According to a third aspect of the present invention, there is provided a method of laying a simulated paved surface which comprises spreading a layer of molten material as described hereinabove on a foundation layer, allowing the material to cool and set, heating the surface of the material to soften it for molding purposes, and imprinting the softened surface with a pattern of grooves.
The surfacing material of the present invention may be regarded as a synthetic asphalt which, like traditional asphalt, is applied hot. Upon cooling and finishing, the surfacing material displays good stability and durability to traffic. In traditional asphalts, dark brown or black natural bitumen is used as a binder. Natural asphalts are therefore difficult to pigment effectively, and bright or pale colours are not achievable. In contrast, the synthetic bitumen of the present invention may formulated so as to have a generally white or similarly neutral base colour, and may therefore be easily coloured by the addition of suitable pigments. In this way, many different colours, including bright and pale colours, may be incorporated.
Furthermore, unlike traditional asphalt, the surfacing material of the present invention can be mixed and supplied in granular or powder form, and need only be heated immediately prior to laying. This helps to save energy, and also helps to preserve the intensity of any colour which may have been added, since repeated heating and cooling is detrimental to many pigments. It is also necessary to control the formulation of a traditional asphalt to a high degree of accuracy, since the hardness or softness, for example, of a traditional asphalt is critically dependent on the volume of bituminous binder, and the use of only slightly too much or too little binder can result in an unusable asphalt formulation. The synthetic bitumen of the present invention will generally have a less critical effect on the properties of the resultant asphalt.
In some embodiments, the surfacing material of the present invention may be supplied in granular or powder form and contained within a plastics bag incorporating predetermined polymers. The bag and its contents may be placed in a heater and melted together, the polymers of the bag mixing with the granular material during melting.
A particularly preferred composition for the surfacing material of the present invention comprises approximately: 5% to 20% binder resin, 1% to 5% polymer, 1% to 5% plasticizer, 0% to 5% pigment, 25% to 50% filler, 30% to 40% aggregate, 0% to 2% reinforcing fiber and 0% to 1% rheology modifier.
The surfacing material is preferably formulated so as to provide a balance of good processing characteristics to facilitate application such that the material spreads well and forms a good bond to the substrate.
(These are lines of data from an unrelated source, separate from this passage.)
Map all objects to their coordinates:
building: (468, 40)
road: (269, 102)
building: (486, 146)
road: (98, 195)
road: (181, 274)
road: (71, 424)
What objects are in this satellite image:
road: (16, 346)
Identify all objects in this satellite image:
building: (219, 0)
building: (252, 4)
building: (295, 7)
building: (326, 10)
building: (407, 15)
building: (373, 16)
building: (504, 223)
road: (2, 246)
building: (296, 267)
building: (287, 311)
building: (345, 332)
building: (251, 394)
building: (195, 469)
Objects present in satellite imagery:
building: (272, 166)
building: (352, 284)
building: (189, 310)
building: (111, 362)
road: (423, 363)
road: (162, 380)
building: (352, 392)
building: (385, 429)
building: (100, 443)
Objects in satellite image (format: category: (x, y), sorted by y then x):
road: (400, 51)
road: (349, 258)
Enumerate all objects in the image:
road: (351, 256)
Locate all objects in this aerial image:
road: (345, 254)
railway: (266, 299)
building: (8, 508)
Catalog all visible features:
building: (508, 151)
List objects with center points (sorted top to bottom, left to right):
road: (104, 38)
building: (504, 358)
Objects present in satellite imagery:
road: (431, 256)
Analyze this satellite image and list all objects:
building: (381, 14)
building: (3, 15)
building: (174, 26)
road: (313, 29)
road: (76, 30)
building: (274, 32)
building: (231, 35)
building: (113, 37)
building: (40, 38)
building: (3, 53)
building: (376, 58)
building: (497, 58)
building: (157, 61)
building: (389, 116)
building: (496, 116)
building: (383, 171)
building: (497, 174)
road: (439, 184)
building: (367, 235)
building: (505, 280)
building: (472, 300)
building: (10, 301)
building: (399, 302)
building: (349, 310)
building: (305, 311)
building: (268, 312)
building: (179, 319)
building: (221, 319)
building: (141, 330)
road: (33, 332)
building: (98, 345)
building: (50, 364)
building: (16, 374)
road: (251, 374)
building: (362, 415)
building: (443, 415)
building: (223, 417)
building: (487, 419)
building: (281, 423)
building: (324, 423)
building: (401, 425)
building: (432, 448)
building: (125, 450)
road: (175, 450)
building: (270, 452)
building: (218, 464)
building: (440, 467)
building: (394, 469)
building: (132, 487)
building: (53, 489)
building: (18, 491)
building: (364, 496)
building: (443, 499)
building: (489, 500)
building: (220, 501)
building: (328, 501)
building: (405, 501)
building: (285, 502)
The optional rheology modifier and reinforcing fiber components help to control the flow properties of the surfacing material in its molten state. These are generally chosen so as to facilitate the embossing process, for example by enabling the material to be imprinted without faults such as dragging, lifting and/or slump of the semi-molten material.
The rheology of the binder is further modified by the inclusion of predetermined polymer materials. The use of polymers also serves to enhance the characteristics of the binder by extending the performance over a wide range of temperatures. For example, flexibility at low temperatures is improved thus reducing cracking and embrittlement, and at high temperatures the resistance to flow and deformation, particularly under the action of vehicles, is also improved.
Further and significant improvements to the strength and resistance to traffic effects is obtained by the use of fibrous additives, such as glass, metal or cellulose fibers. Two types of fiber have been found to enhance the properties. A short fiber of given size range, e.g. 200 μm to 2000 μm, to improve hardness and strength, and a longer fiber length, e.g. 5 mm to 30 mm, to enhance cohesive properties of the surface.